A la place réservée des poussettes et des gens en fauteuil roulant il y avait déjà une dame avec sa satanée poussette, et et un satané de bon dieu de gosse qui tirait une tronche de 3 pieds de long là dedans. Le bus s’est arrêté et juste devant la porte il y avait une autre pousseuse avec sa poussette. On était déjà bien serrés dans cette bicoque et elle n’a même pas attendu que les gens sortent pour fendre la foule poisseuse et poser sa brouette a progéniture au milieu de tout ce merdier. Ensuite elle a regardé celle qui était assise à la place des poussettes avec la sienne d’un drôle d’air. Comme si c’était sa place à elle, et que sa nouvelle ennemie jurée ne payait rien pour attendre. Parfois j’aimerais bien que le monopole de l’utilisation de la violence de manière légale ne revienne pas qu’à la police. Pour frapper sur la tête avec un bout de bois les gens qui jettent leurs mégots par terre et ceux qui parlent plus fort que des mamans au téléphone, alors qu’ils sont à la bibliothèque. Mais quand je vois la boucherie que ça rendrait avec des gens comme cette pousseuse de poussette ça m’en fait un peu passer l’envie. 

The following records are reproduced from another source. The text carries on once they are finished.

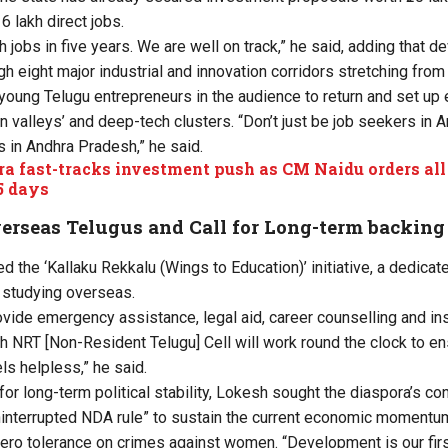
6 lakh direct jobs.
kh jobs in five years. We are well on track,” he said, adding that 
h eight major industrial and innovation corridors stretching from 
young Telugu entrepreneurs in the audience to return and set up 
n valleys’ and deep-tech clusters. “Don’t just be job seekers in
 in Andhra Pradesh,” he said.
a fast-tracks investment push as CM Naidu orders al
5 days
verseas Telugus and Call for Long-term backing
d the ‘Kallaku Rekkalu (Wings to Education)’ initiative, a dedic
 studying overseas.
vide emergency assistance, legal aid, career counselling and in
 NRT [Non-Resident Telugu] Cell will work round the clock to en
ls helpless,” he said.
or long-term political stability, Lokesh sought the diaspora’s con
ninterrupted NDA rule” to sustain the current economic momentu
ro tolerance on crimes against women. “Development is our first p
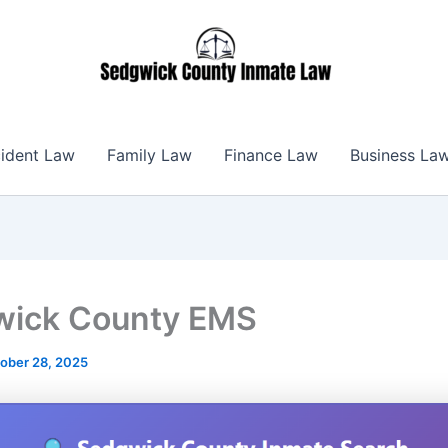
ident Law
Family Law
Finance Law
Business La
wick County EMS
ober 28, 2025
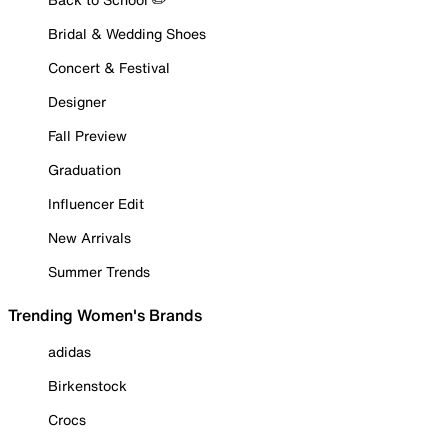
Bridal & Wedding Shoes
Concert & Festival
Designer
Fall Preview
Graduation
Influencer Edit
New Arrivals
Summer Trends
Trending Women's Brands
adidas
Birkenstock
Crocs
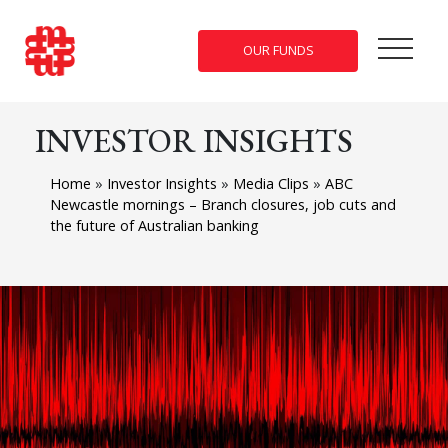
OUR FUNDS
INVESTOR INSIGHTS
Home
»
Investor Insights
»
Media Clips
»
ABC
Newcastle mornings – Branch closures, job cuts and
the future of Australian banking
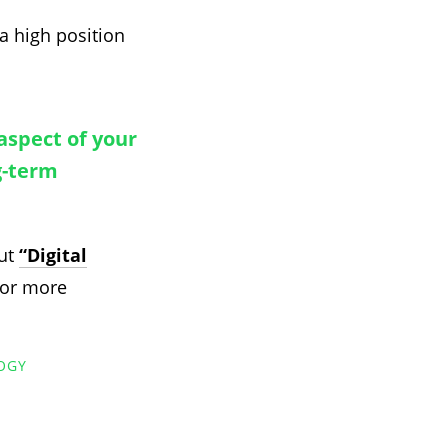
a high position
aspect of your
g-term
out
“Digital
or more
OGY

Après le cimetière, je suis allé manger une glace à la tombée de la nuit et puis je me suis assis sur le goudron d’un parking, qui était encore tout chaud. Il n’y avait personne, même pas le vent. A ce moment là j’ai regardé un lampadaire, et je me suis senti si seul. Les lampadaires, ils passent leur temps à éclairer les morceaux de goudron sur lesquels ils sont plantés alors que la plupart du temps, ils sont tout seuls. Quand on les regarde dans le noir, sans les laisser nous éclairer, ils ont l’air de pauvres gars qui pleurent de la lumière sans pouvoir s’arrêter.

Je suis mort 1000 fois à cause des goûters ratés par manque de timing ou des moments où mamie aurait pu être là. Je suis tombé 1000 fois amoureux des coccinelles qui se posaient sur ma peau, et du regard des filles. J’ai abandonné 1000 luttes parce que j’avais sommeil, ou pas la force. Et cette nuit, je me sens profondément seul comme une boule de neige dans un désert, à cause d’un lampadaire qui éclaire la rue. Au fond quoi qu’il arrive, on est toujours un peu triste et heureux en même temps. Ou peut être que la vie c’est dégueulasse, et après tu meurs.